**Assignment**
Look through the data for the string "solid". Copy every line where it is found.

**Data shown**
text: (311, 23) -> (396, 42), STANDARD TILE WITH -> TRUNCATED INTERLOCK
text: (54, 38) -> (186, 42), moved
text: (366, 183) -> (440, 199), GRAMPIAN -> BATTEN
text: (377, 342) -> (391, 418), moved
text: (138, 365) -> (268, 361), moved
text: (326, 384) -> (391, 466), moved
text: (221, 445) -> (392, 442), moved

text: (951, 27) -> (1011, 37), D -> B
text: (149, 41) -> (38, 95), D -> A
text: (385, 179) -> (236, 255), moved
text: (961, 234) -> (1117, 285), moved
--
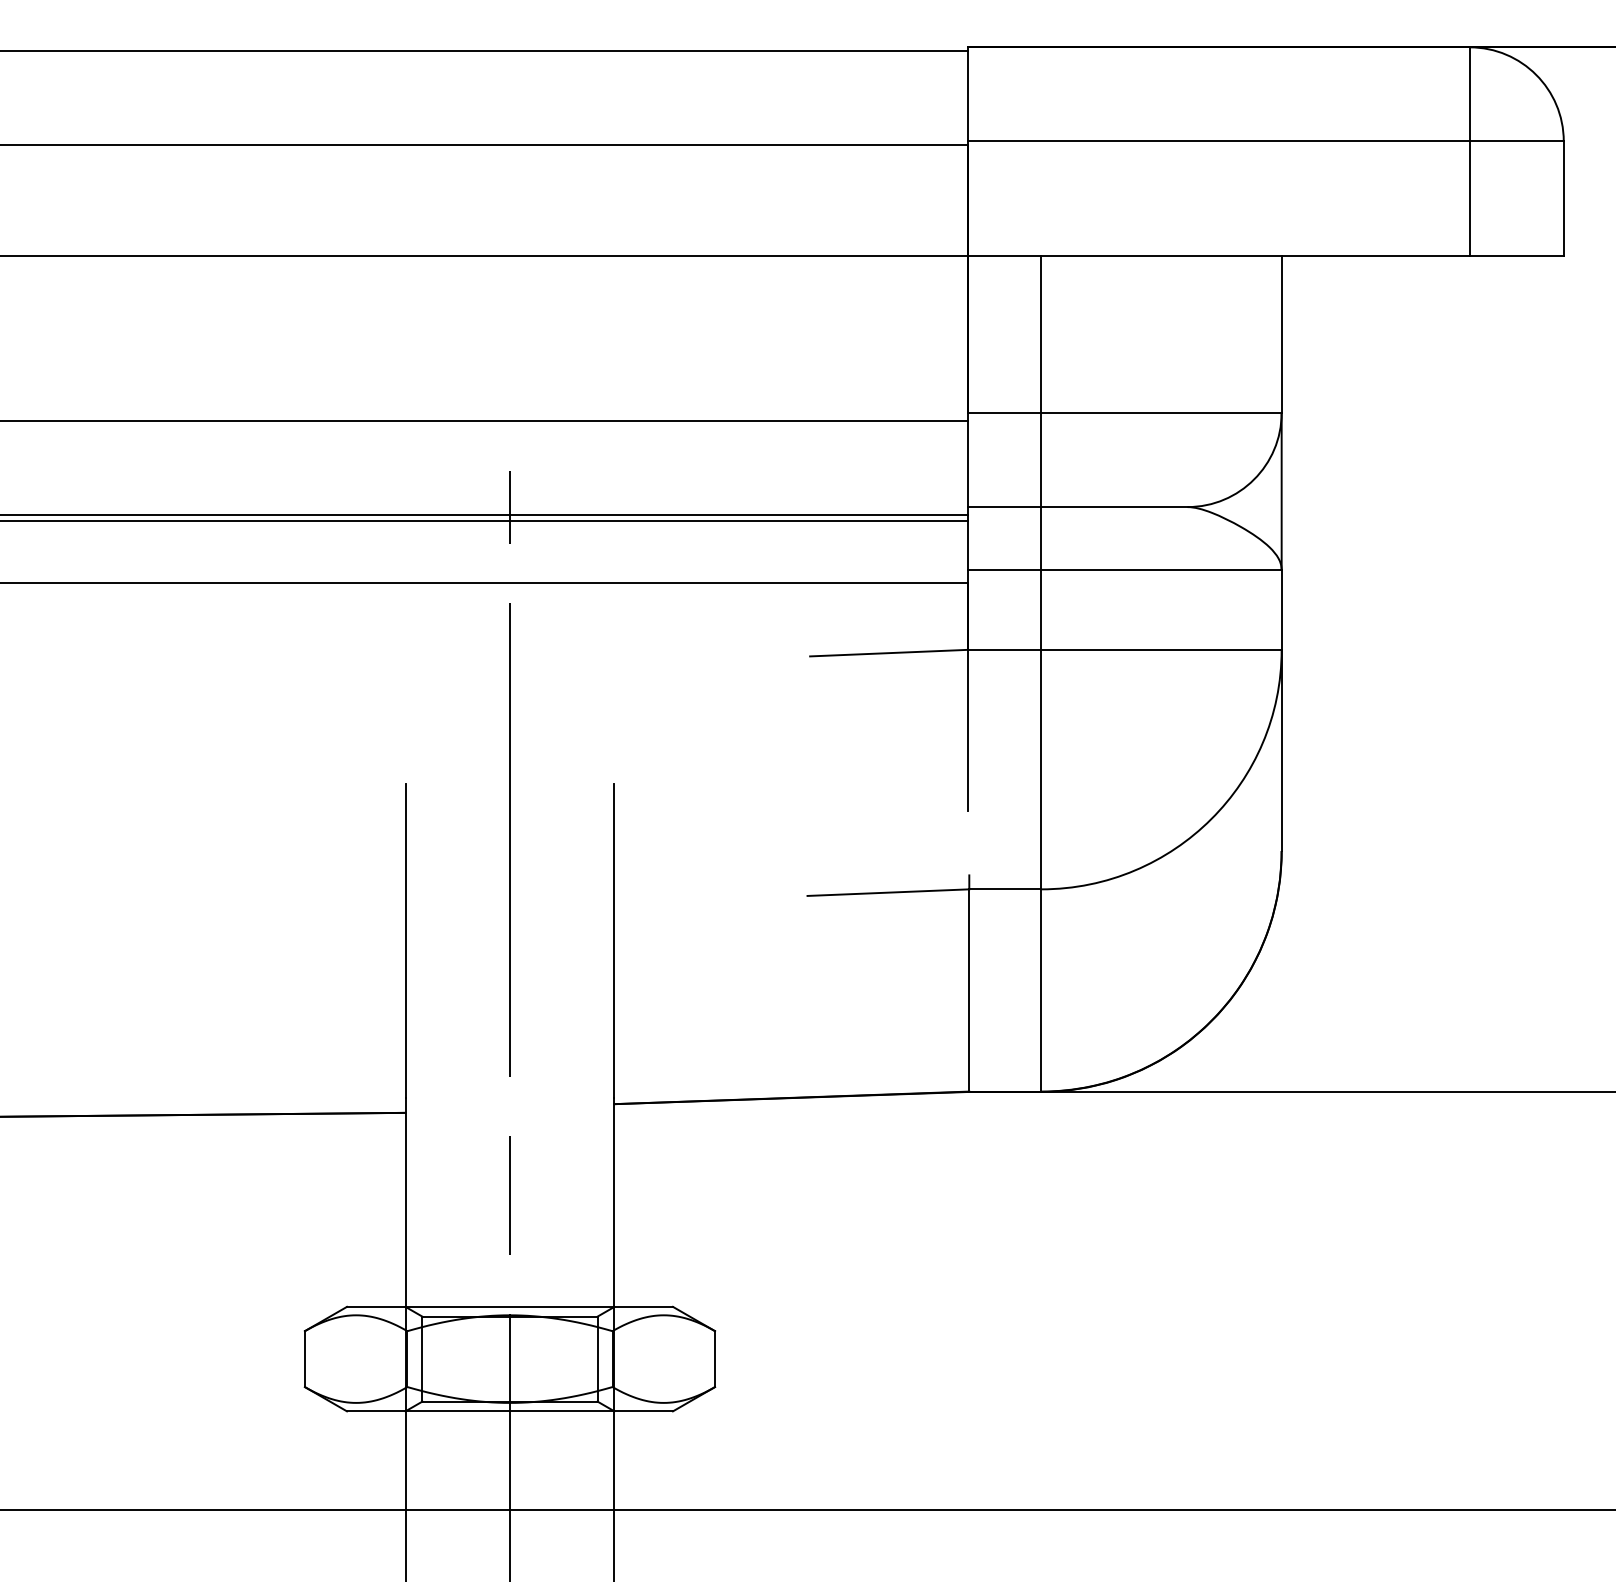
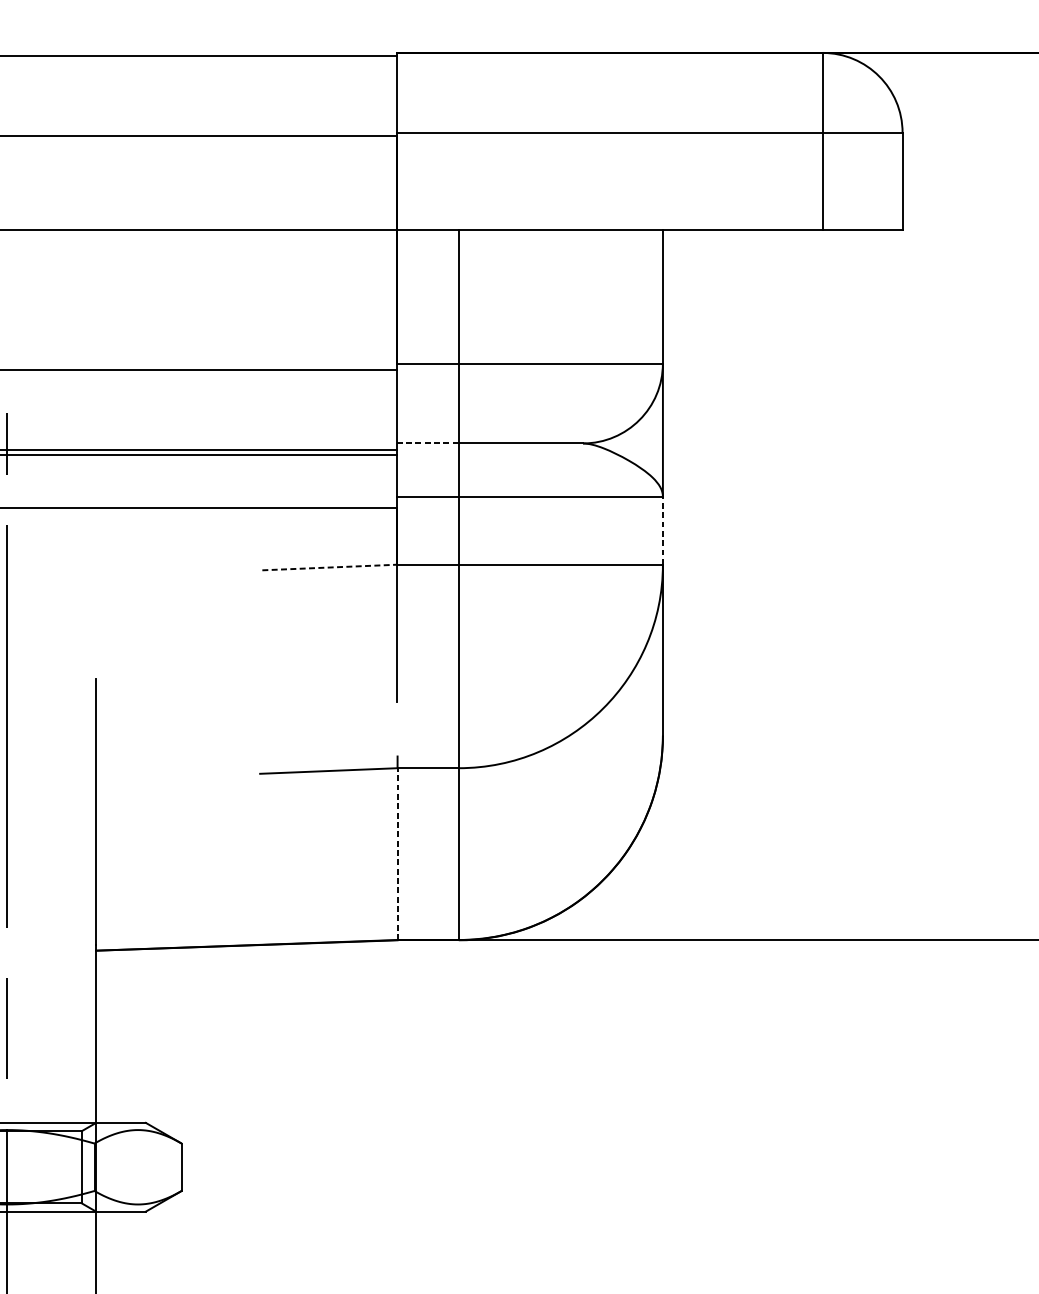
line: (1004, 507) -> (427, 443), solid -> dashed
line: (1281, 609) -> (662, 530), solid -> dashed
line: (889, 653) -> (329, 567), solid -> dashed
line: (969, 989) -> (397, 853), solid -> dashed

**Exercise solution**
line: (1004, 507) -> (427, 443), solid -> dashed
line: (1281, 609) -> (662, 530), solid -> dashed
line: (889, 653) -> (329, 567), solid -> dashed
line: (969, 989) -> (397, 853), solid -> dashed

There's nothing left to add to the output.